Hi there. Quick feedback regarding the `BigQueryPa...
# integration-bigquery
g
Hi there. Quick feedback regarding the `BigQueryPandasIOManager`: correct me if I'm wrong, but as far as I can tell, there's no way to configure the
job_config
of the underlying BQ job. Subjectively, I think it's quite critical to at least be able to configure time partitioning and clustering for the destination table, if the table doesn't exist.
1
🤖 1
Custom IO manager which does support time partitioning:
Copy code
class CustomBigQueryPandasTypeHandler(BigQueryPandasTypeHandler):
    def _get_bq_partition_type(self, schedule_type: ScheduleType):
        if schedule_type == ScheduleType.HOURLY:
            raise NotImplementedError()
        if schedule_type == ScheduleType.DAILY:
            return bigquery.TimePartitioningType.DAY
        if schedule_type == ScheduleType.WEEKLY:
            return bigquery.TimePartitioningType.DAY
        if schedule_type == ScheduleType.MONTHLY:
            return bigquery.TimePartitioningType.MONTH

    def handle_output(
        self,
        context: OutputContext,
        table_slice: TableSlice,
        obj: pd.DataFrame,
        connection: bigquery.Client,
    ):
        context_metadata = context.metadata or {}
        job_config = None

        if context.has_asset_partitions:
            partition_field = context_metadata.get("partition_field")
            if partition_field is None:
                raise ValueError("`partition_field` metadata is missing.

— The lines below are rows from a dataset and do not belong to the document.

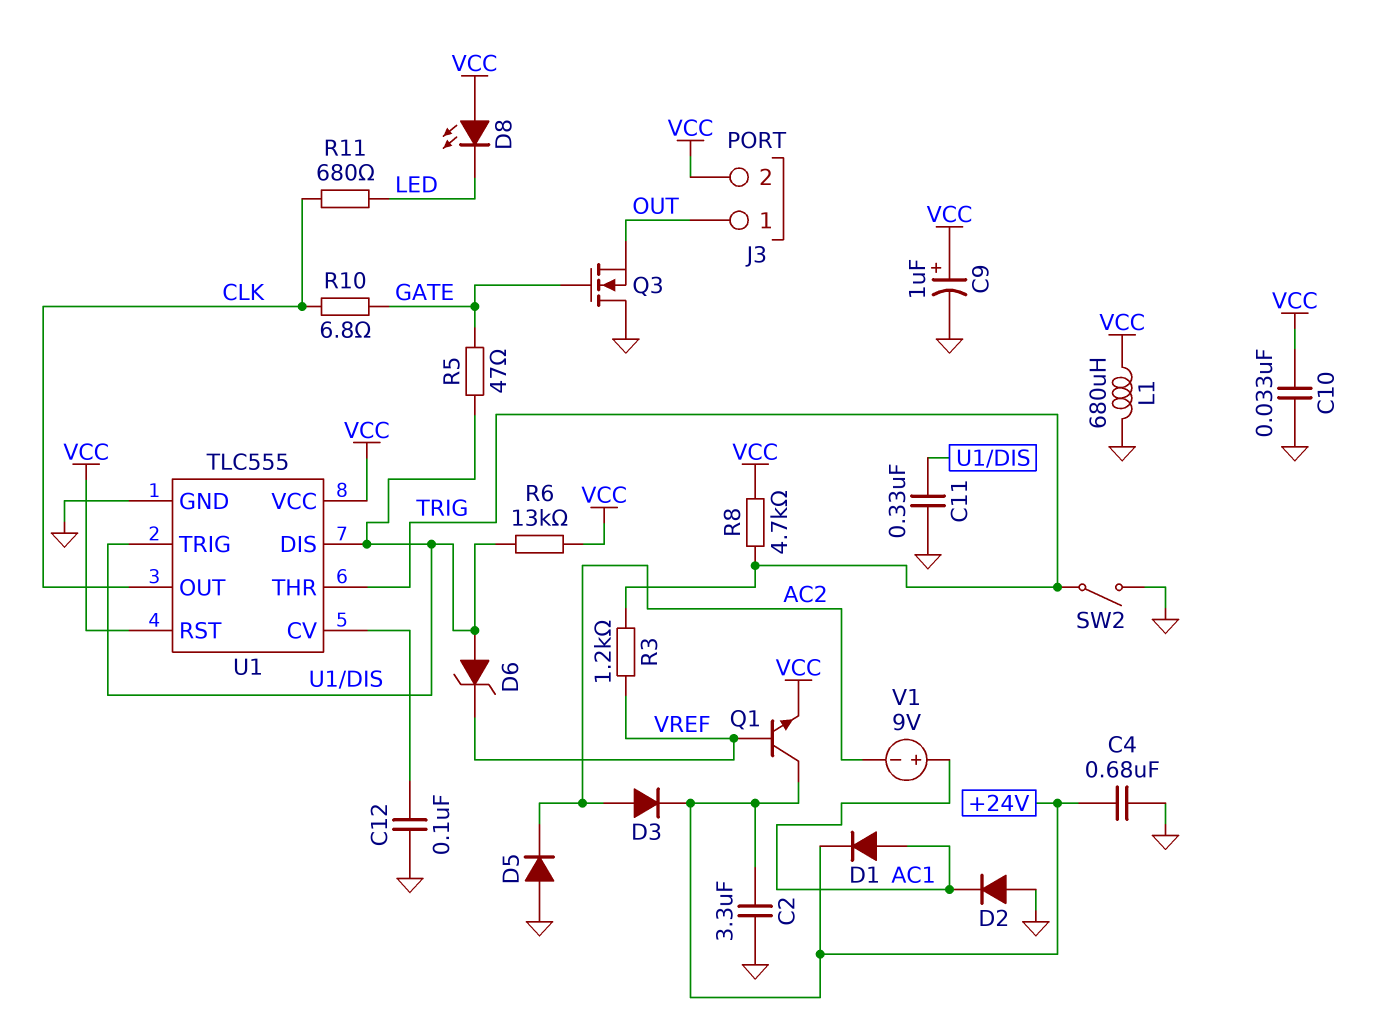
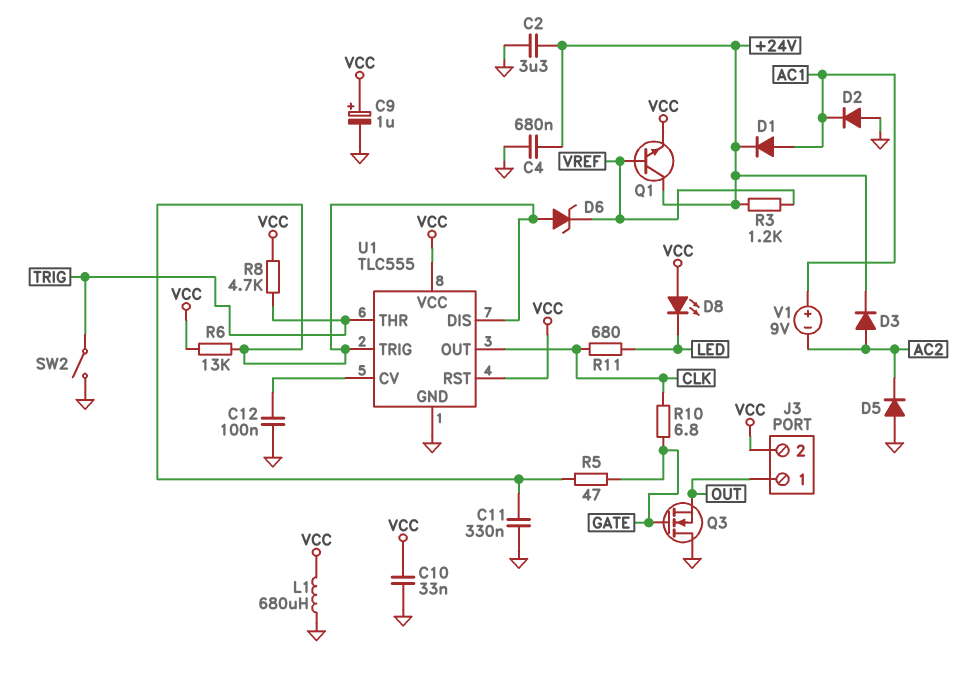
R3: 1.2k (TRIG, VREF) -> 1.2k (+24V, VREF)

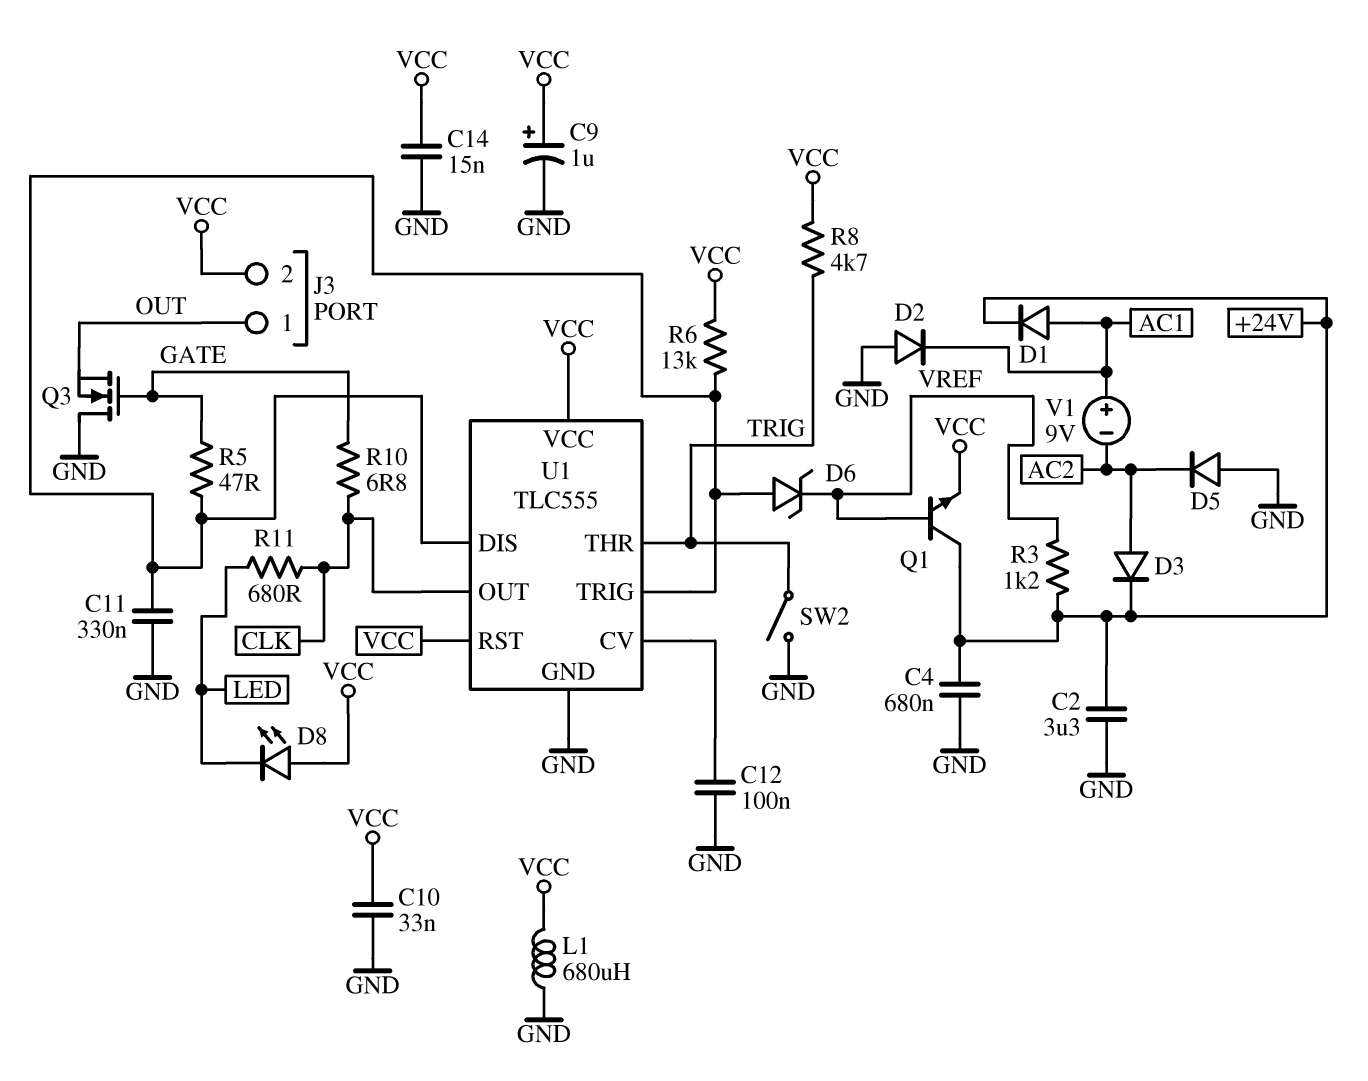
C14: none -> 15nF (GND, VCC)

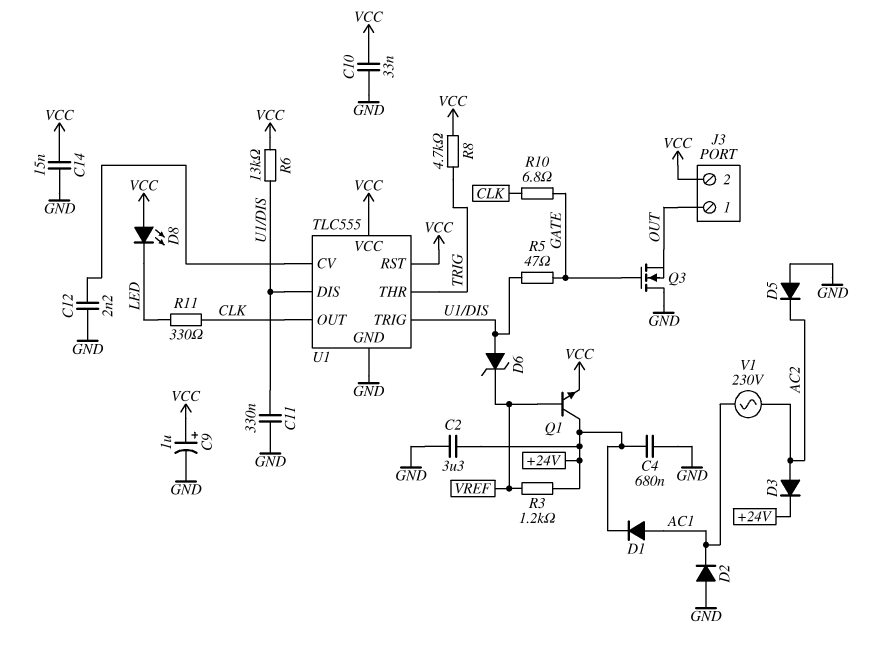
C12: 100nF (GND, U1/CV) -> 2.2nF (GND, U1/CV)
L1: 680uH (GND, VCC) -> none
R11: 680 (CLK, LED) -> 330 (CLK, LED)
SW2: switch (GND, TRIG) -> none
V1: 9V (plus AC1, minus AC2) -> AC 230V (AC1, AC2)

Value is mandatory if asset is partitioned.")

            partition_type = self._get_bq_partition_type(context.asset_partitions_def.schedule_type)

            job_config = bigquery.LoadJobConfig(
                time_partitioning=bigquery.TimePartitioning(
                    type_=partition_type,
                    field=partition_field,
                ),
            )

        job = connection.load_table_from_dataframe(
            dataframe=obj,
            destination=f"{table_slice.schema}.{table_slice.table}",
            project=table_slice.database,
            location=context.resource_config.get("location") if context.resource_config else None,
            timeout=context.resource_config.get("timeout") if context.resource_config else None,
            job_config=job_config,
        )
        job.result()

        context.add_output_metadata(
            {
                "row_count": obj.shape[0],
                "dataframe_columns": MetadataValue.table_schema(
                    TableSchema(
                        columns=[TableColumn(name=name, type=str(dtype)) for name, dtype in obj.dtypes.iteritems()]
                    )
                ),
            }
        )


class CustomBigQueryPandasIOManager(BigQueryPandasIOManager):
    @staticmethod
    def type_handlers() -> Sequence[DbTypeHandler]:
        return [CustomBigQueryPandasTypeHandler()]
Requires to have the both metadata defined:
Copy code
metadata={
    "partition_field": "Date",
    "partition_expr": "TIMESTAMP(Date)",
},
j
hey @Guillaume Onfroy - we’re aware of this. i thought there was an open issue for it but i can’t track it down. I can open a new one
g
@jamie Thank you It's a completely different issue, but I would also quickly add that the enforcement of the uppercase for the column names is a blocker for our team. If that could be configurable, that would be fantastic.
j
we’ve got an issue for that too https://github.com/dagster-io/dagster/issues/14129
g
Ah!
j
i will note though that work on the BQ IO manager is pretty low priority right now in comparison to all the other stuff we’ve got going on
g
I understand. Thanks for the feedback.